Only text is carried over. Reproduce the entries below exactly.

:: DATA PROVIDED ::

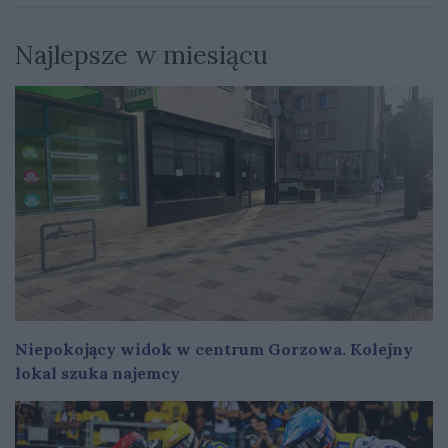
Najlepsze w miesiącu
Niepokojący widok w centrum Gorzowa. Kolejny
lokal szuka najemcy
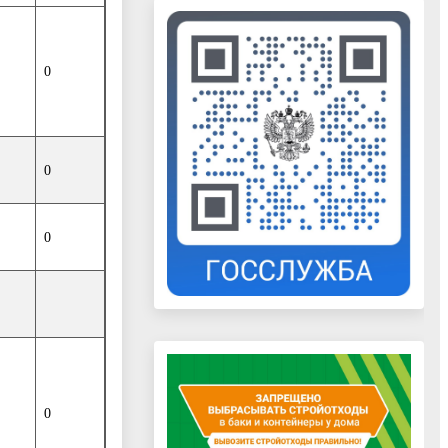
0
0
0
0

:::

RESPONSE AREA
Najlepsze w miesiącu
Niepokojący widok w centrum Gorzowa. Kolejny
lokal szuka najemcy
0
0
0
0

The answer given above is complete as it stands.